Nodes with higher influence scores have higher policy accumulation and spread decision rates, implying greater effectiveness in decision-making and policy dissemination. Higher spread decision rates correlate with higher policy accumulation, indicating that effective policy dissemination leads to greater policy accumulation. This information can identify key nodes and optimize the spread of policy decision-making. This knowledge can be applied to improve network resilience, particularly in situations where cooperative behavior is essential. By understanding the dynamics of social spread and focusing on influential nodes, it is possible to promote cooperation and trust within the network, leading to better decision-making and more effective policy implementation.
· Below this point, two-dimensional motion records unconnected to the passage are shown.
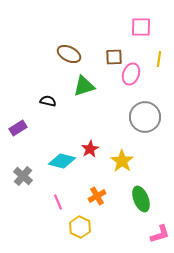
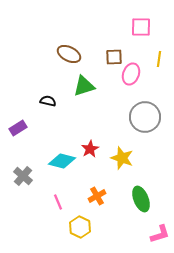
yellow star: moved 3 px up; rotated 15 degrees counterclockwise
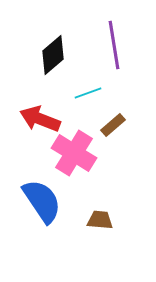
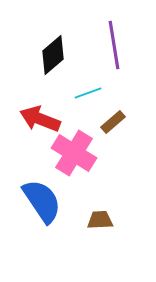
brown rectangle: moved 3 px up
brown trapezoid: rotated 8 degrees counterclockwise
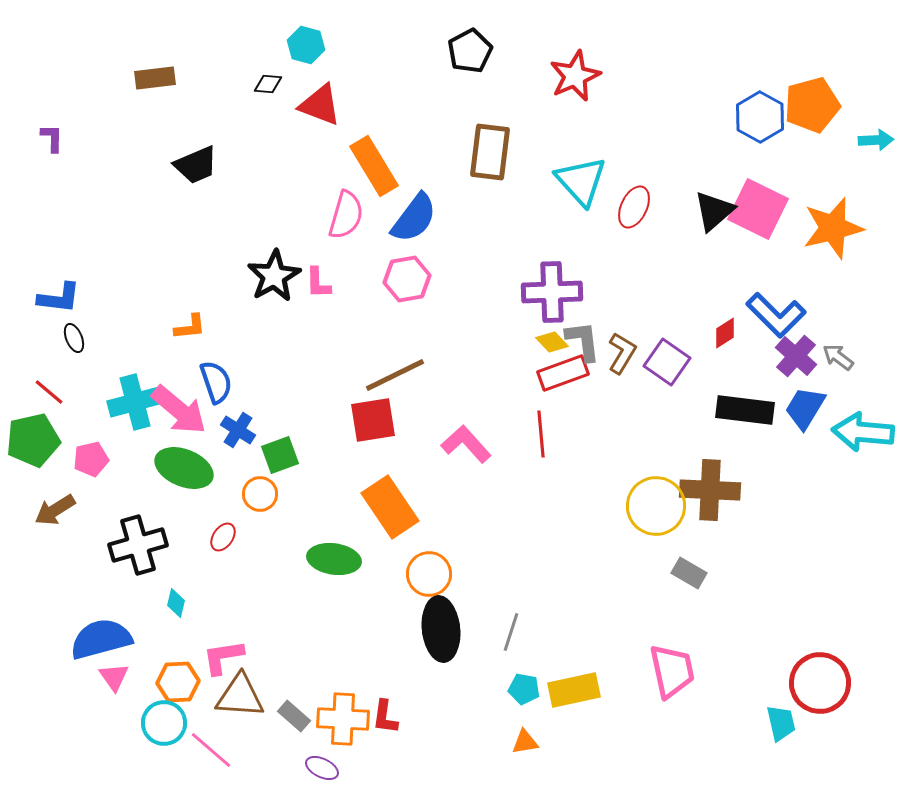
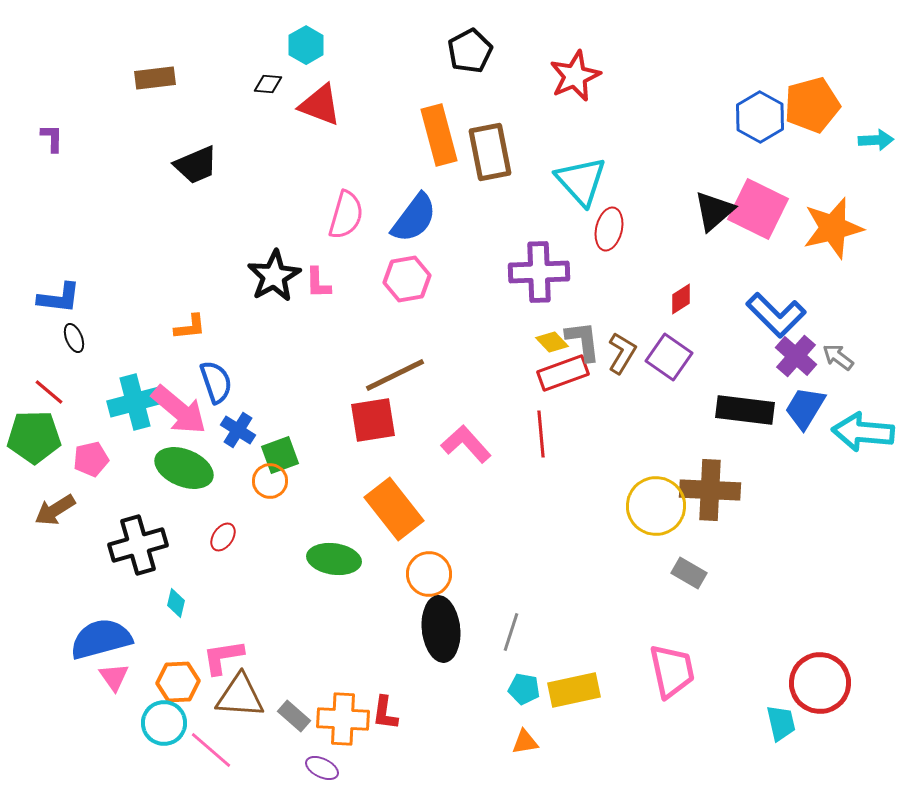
cyan hexagon at (306, 45): rotated 15 degrees clockwise
brown rectangle at (490, 152): rotated 18 degrees counterclockwise
orange rectangle at (374, 166): moved 65 px right, 31 px up; rotated 16 degrees clockwise
red ellipse at (634, 207): moved 25 px left, 22 px down; rotated 12 degrees counterclockwise
purple cross at (552, 292): moved 13 px left, 20 px up
red diamond at (725, 333): moved 44 px left, 34 px up
purple square at (667, 362): moved 2 px right, 5 px up
green pentagon at (33, 440): moved 1 px right, 3 px up; rotated 12 degrees clockwise
orange circle at (260, 494): moved 10 px right, 13 px up
orange rectangle at (390, 507): moved 4 px right, 2 px down; rotated 4 degrees counterclockwise
red L-shape at (385, 717): moved 4 px up
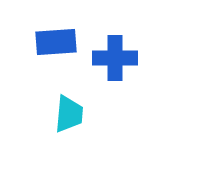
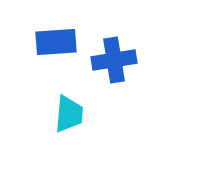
blue cross: moved 1 px left, 2 px down; rotated 9 degrees counterclockwise
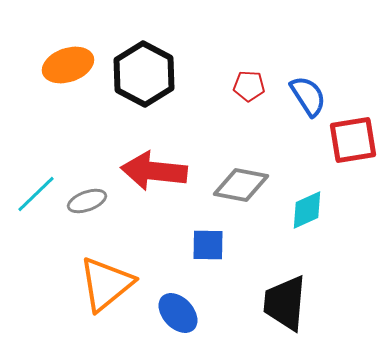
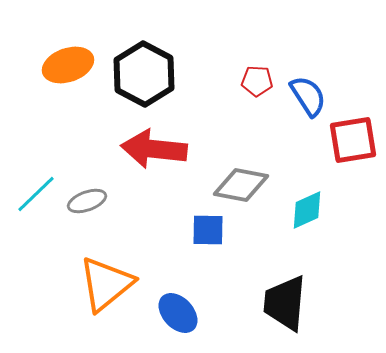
red pentagon: moved 8 px right, 5 px up
red arrow: moved 22 px up
blue square: moved 15 px up
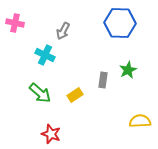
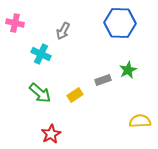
cyan cross: moved 4 px left, 1 px up
gray rectangle: rotated 63 degrees clockwise
red star: rotated 24 degrees clockwise
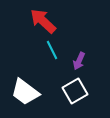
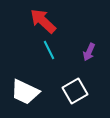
cyan line: moved 3 px left
purple arrow: moved 10 px right, 9 px up
white trapezoid: rotated 12 degrees counterclockwise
The sampled space represents the number of individuals in the network capable of making decisions and influencing others. Action influence measures the impact an individual’s actions have on the dissemination of decision-making policies within the network. As shown in
Figure 5, the highest action influence value was 0.71, while the lowest was 0.07. Location influence quantifies the effect an individual’s location has on the propagation of decision-making policies throughout the network. In
Figure 5, the highest location influence value is 0.87, and the lowest is 0.31.
The spread influence measures the collective impact of the network on the propagation of decision-making policies. This information reveals that the dissemination of decision-making policies within a network is affected by individual actions, location, and the overall influence of the network. Upon examining this data, it becomes evident that the spread of decision-making policies in a network is not exclusively reliant on a single factor; rather, it is shaped by a combination of various factors. This underscores the significance of taking into account both individual actions and network influences when assessing the distribution of decision-making policies in a network.